To conclude, as to the type of voting reform I would like to see, I am impressed by the model developed by the former Chief Electoral Officer of Canada, J.P. Kingsley. It seems to me to be the best compromise between the realities of Canada and the needs for a collaborative legislature.

Some will complain that it is not fully proportional. There is no way to have enough “overhang” or compensational seats given the set number of seats each province can have. But the idea of strict proportionality comes from the “Mathematicians” who have controlled Fair Vote Canada in Past.

What is really important in voting reform is to have multi member constituencies. Single member constituencies are very undemocratic and are what is really wrong with our present system. One person cannot “represent” an entire district; that is absurd. Multimember districts create some competition between representatives which reduces opportunity for abuse and corruption. It gives many more people a representative whom they actually voted for.

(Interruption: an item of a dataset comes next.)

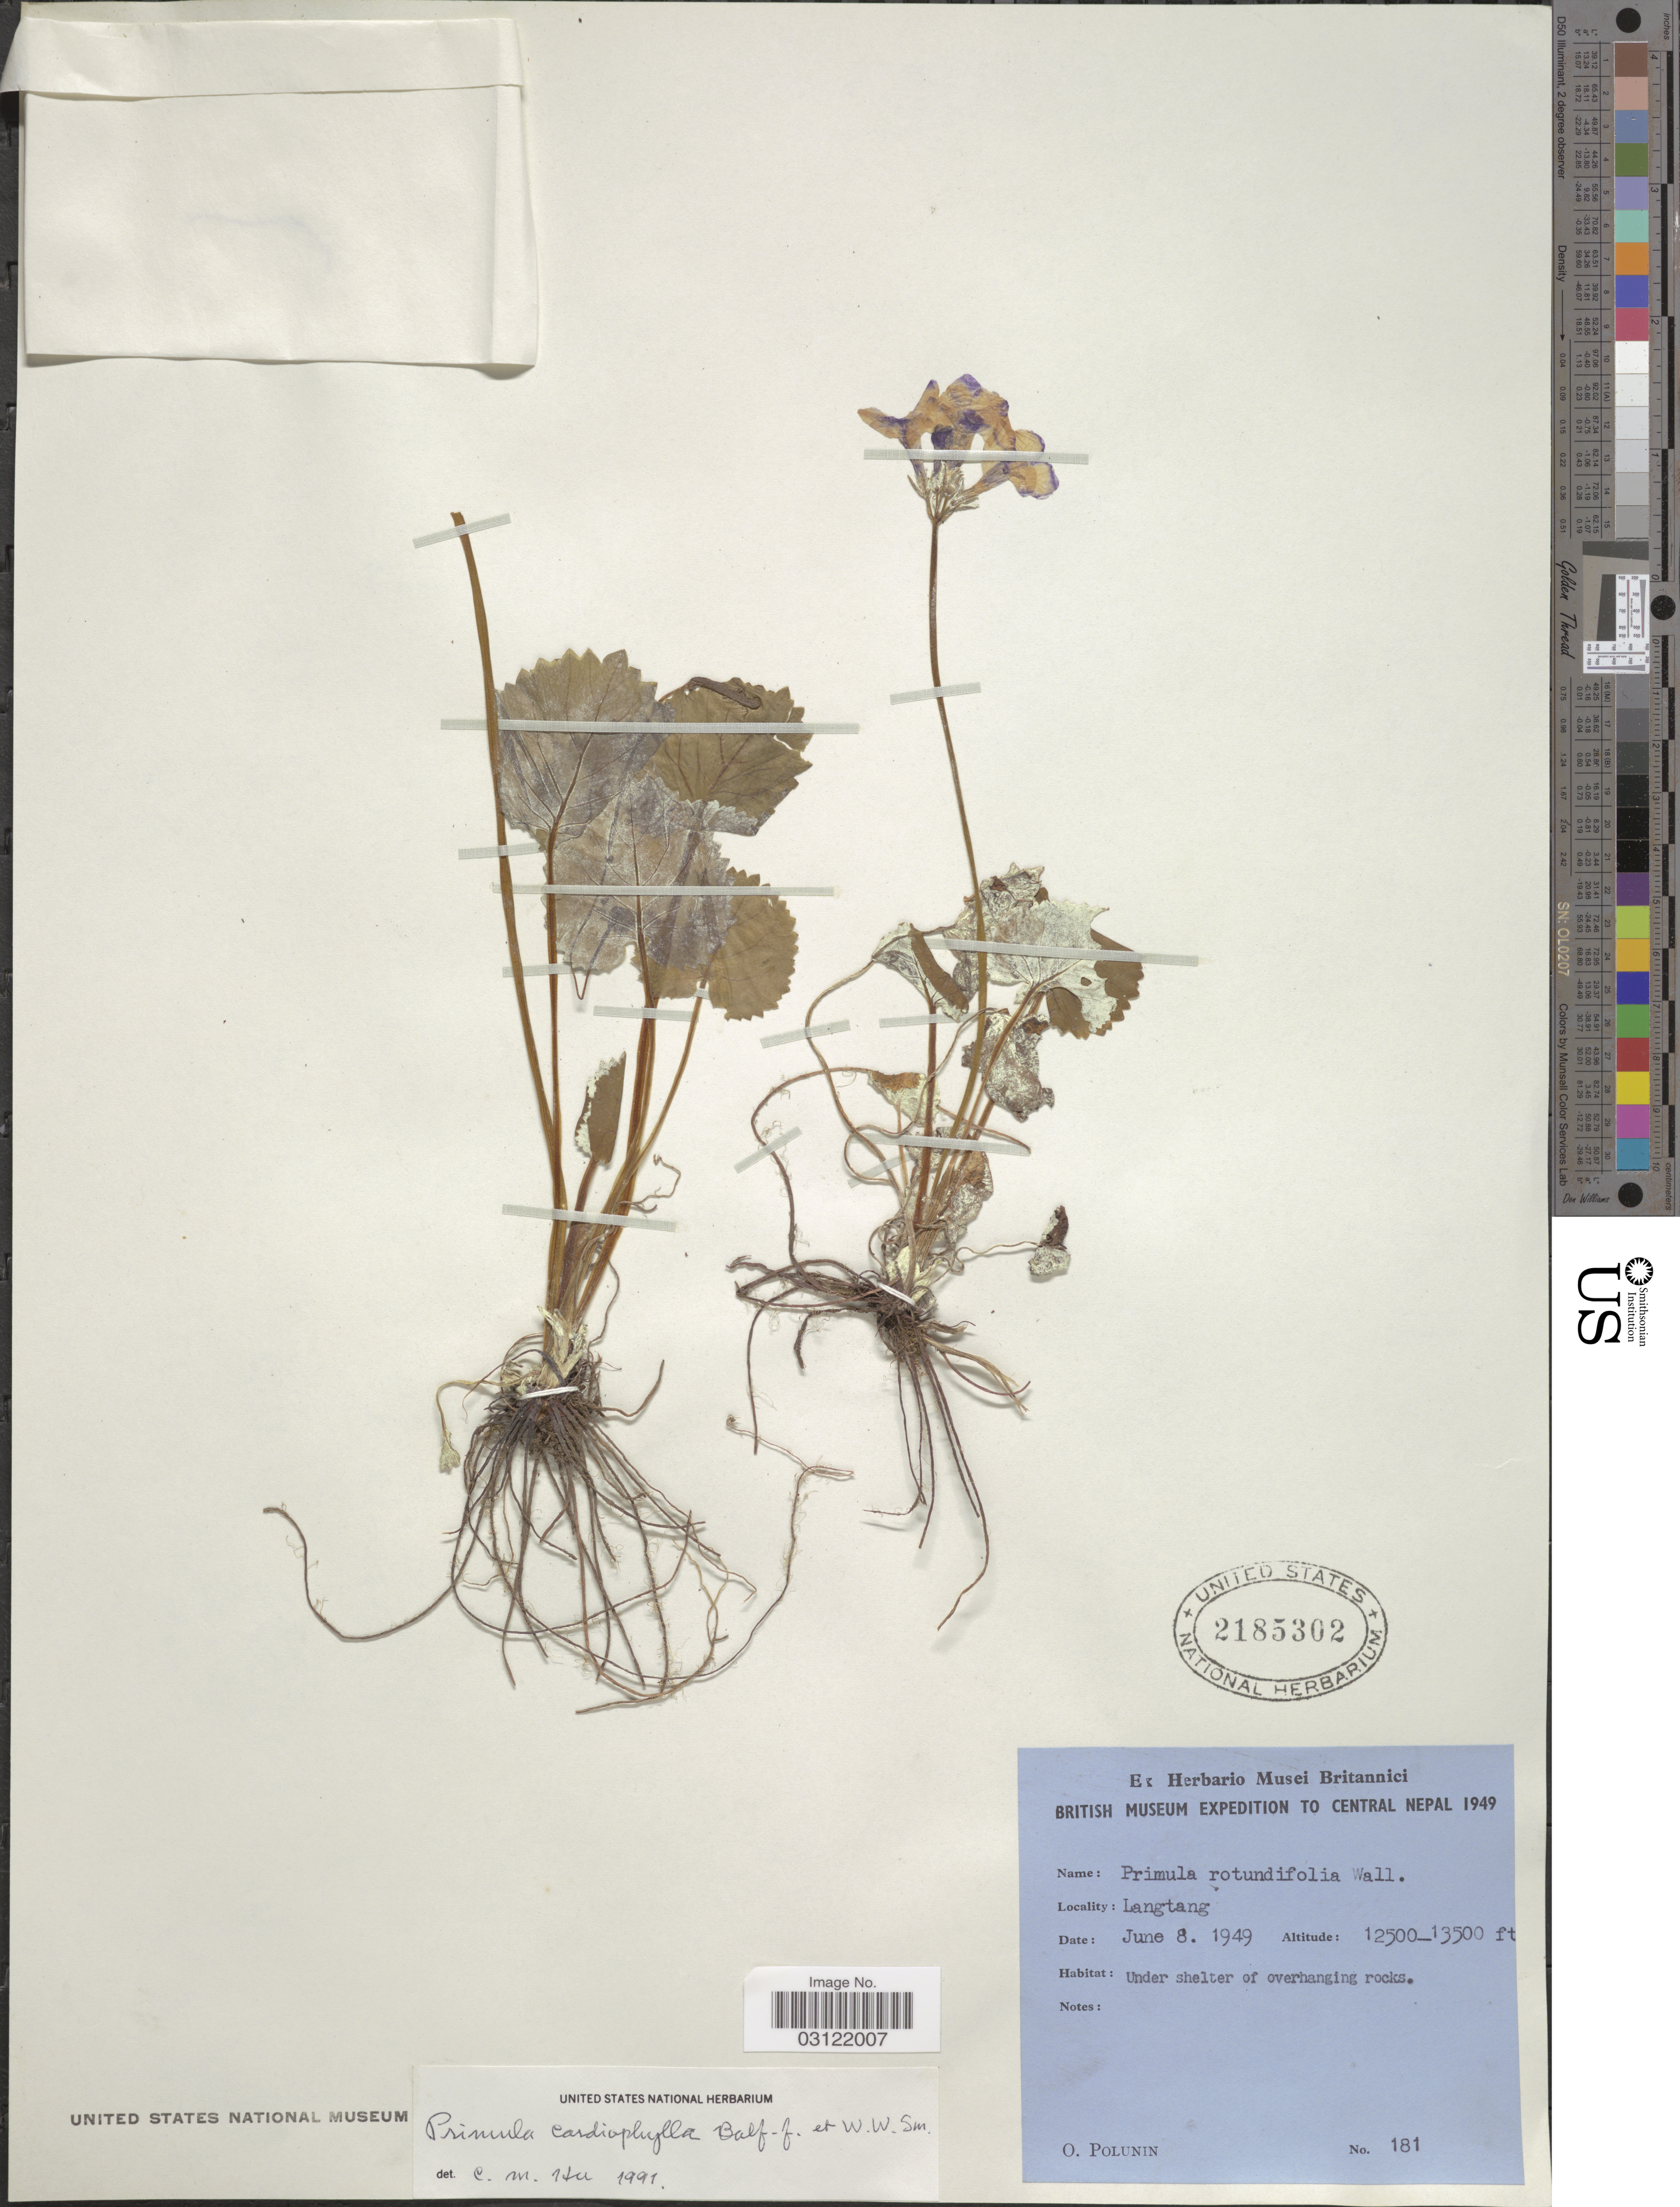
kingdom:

Finally, it seems to me that the process of voting reform is itself a learning process. Canada is not really very democratic. Its institutions are frozen in the colonial age. We are starting to run up against this inability to manage reform, and in a grievous way. In learning how to fix the voting system, we create the knowledge by which further citizen driven reforms become possible, including ones which require constitutional amendment.

It is said that the most dangerous idea to democracy is that we already have one. Let us go on with establishing and developing our democracy in Canada.